As today’s software development practices form their foundations on the cloud through cloud support services, digital applications are more interconnected than ever before. If your IT agency is a dedicated AWS partner (or partnered with any other leading provider, for that matter) this implies a relationship with an entity apart from your development team. This is all well and good, but have you thought about how these facets need to come together for leveraging business outcomes? A sustainable software development lifecycle is one such component, but understanding your customers, employees and various other stakeholders is a whole other area of untapped potential.
Once again, the mix between software and the cloud comes into play. While your applications reach the masses, data is fed from every interaction, and into your databases that are located in the back-end. This is where the potential lies; by understanding this data better, your business will be on its way to enhancing everything from customer journeys to better products. However, extracting insights from your data is a fairly complex undertaking – even for the simplest of data repositories. But this hasn’t deterred today’s businesses from venturing into data territory, for the potential that lies within is one that is bound to bring true value and competitiveness.
The many fields of studying data have long since been increasing in popularity, but many fundamental aspects are still misconceived by the typical business owner. Big data, data science and data analytics are three terms that are commonly used, but since their use cases overlap, this leaves many confused. Here, we outline the definitions of each, with the aim of individually understanding each component – and how it falls into the bigger picture pertaining to business data.

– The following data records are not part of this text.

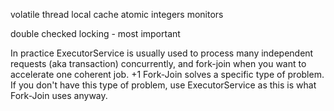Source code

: volatile
thread local cache
atomic integers
monitors

double checked locking - most important


In practice ExecutorService is usually used to process many independent requests (aka transaction) concurrently, and fork-join when you want to accelerate one coherent job. +1 Fork-Join solves a specific type of problem. If you don't have this type of problem, use ExecutorService as this is what Fork-Join uses anyway.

If you own a digital application/product which collects data with every interaction a user makes, you’ve got big data on your hands already. What really distinguishes big data from its otherwise ‘data’ counterpart is the fact that big data is too overwhelming to be processed by basic analytics tools. On top of that, increasing data entries may also render databases saturated – another clear sign of classic big data.

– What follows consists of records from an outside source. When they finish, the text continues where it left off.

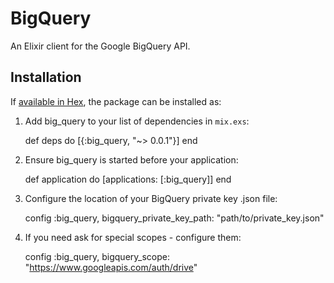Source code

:# BigQuery

An Elixir client for the Google BigQuery API.

## Installation

If [available in Hex](https://hex.pm/docs/publish), the package can be installed as:

  1. Add big_query to your list of dependencies in `mix.exs`:

        def deps do
          [{:big_query, "~> 0.0.1"}]
        end

  2. Ensure big_query is started before your application:

        def application do
          [applications: [:big_query]]
        end

  3. Configure the location of your BigQuery private key .json file:

        config :big_query,
          bigquery_private_key_path: "path/to/private_key.json"

  4. If you need ask for special scopes - configure them:

        config :big_query,
          bigquery_scope: "https://www.googleapis.com/auth/drive"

As data is gathered with even the smallest interactions, big data can gradually pile up, thereby creating vast amounts of raw and unstructured data repositories. Extracting insights from raw data of this calibre via rudimentary tools and expertise can only do so much; advanced competencies are required so that numbers can be crunched to precisely address the challenges your business may be facing.
Ultimately, big data is always a requisite for any form of data-related study; it all boils down to how effective your strategy is for extracting insights from such repositories.

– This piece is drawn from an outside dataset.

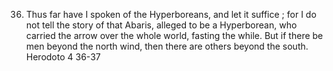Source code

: 36. Thus far have I spoken of the Hyperboreans,  and let it suffice ; for I do not tell the story of that  Abaris, alleged to be a Hyperborean, who carried  the arrow over the whole world, fasting the while.  But if there be men beyond the north wind, then  there are others beyond the south.
 Herodoto 4 36-37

When you have pools of big data that are already replete with figures, entries and everything else in between, you have two major ways to bring the value that all this data holds, to the forefront. Data science is one of them. By incorporating mathematical equations, programming expertise or a combination of the two, existing data can be processed to reveal trends and insights otherwise not observed by current business strategies.
One of the biggest advantages that data science offers to businesses is the ability to measure, change and repeat. An iterative process of this nature is an effective solution in the wake of aggressive business competition, especially since technology and consumer trends are always changing. On a more mainstream and general level, data science is the base for anything that is involved with machine learning, as identifying patterns from existing data sets is crucial for algorithms to learn and understand, for enhancing product outputs.
If your business has burning questions that have been left unanswered, digging deeper into your data to address the same can give you a sense of direction of what to do next, depending on what the numbers tell you. This is a prime example of data analytics, and is also one of the solutions you can adopt for making better sense of your big data. Modern Business Intelligence solutions focus on offering advanced data analytics capabilities, from intricate visualizations to customizations at a granular level.
On the whole, data analytics can also focus on obtaining data based on a question that businesses need a response to, with processing and reporting also following suit in the same way. This can be a highly targeted strategy to resolve chronic or persisting business problems – something which the industry of software development in Sri Lanka is also striving to do, through its data-centric digital services.
With cloud-based Business Intelligence involving easy setup with little to no IT intervention, data analytics has become more accessible. No matter what you specialize in and which department you hail from, access hosted Business Intelligence by filtering preferences to make your data work for you – and not the other way around.
Don’t forget about data integrity
As companies get busy in understanding loopholes and problems that can be fixed through data-backed decisions, identifying and securing the very source(s) of data commonly falls by the wayside. This can be detrimental for businesses, as poor data can reveal invalid insights, thereby leading to equally faulty business decisions.
Before you delve into data science or data analytics, ensure that your data is arriving from valid sources, and is well secured – with only authorized individuals being allowed to access it. Routine validation is also necessary, as even the smallest data items can lead to erroneous reporting.
With millions reliant on the modern digital landscape, vast amounts of data are being generated during any given moment. Within these data masses lies immense value, as records can reveal trends and outcomes that would’ve otherwise never caught the attention of anyone who is involved with your brand or business.
This is where big data, data science and data analytics come in. Understanding these three terms will give you the leverage you need to intelligently unveil insights that lie underneath otherwise raw data, for powerful decision making.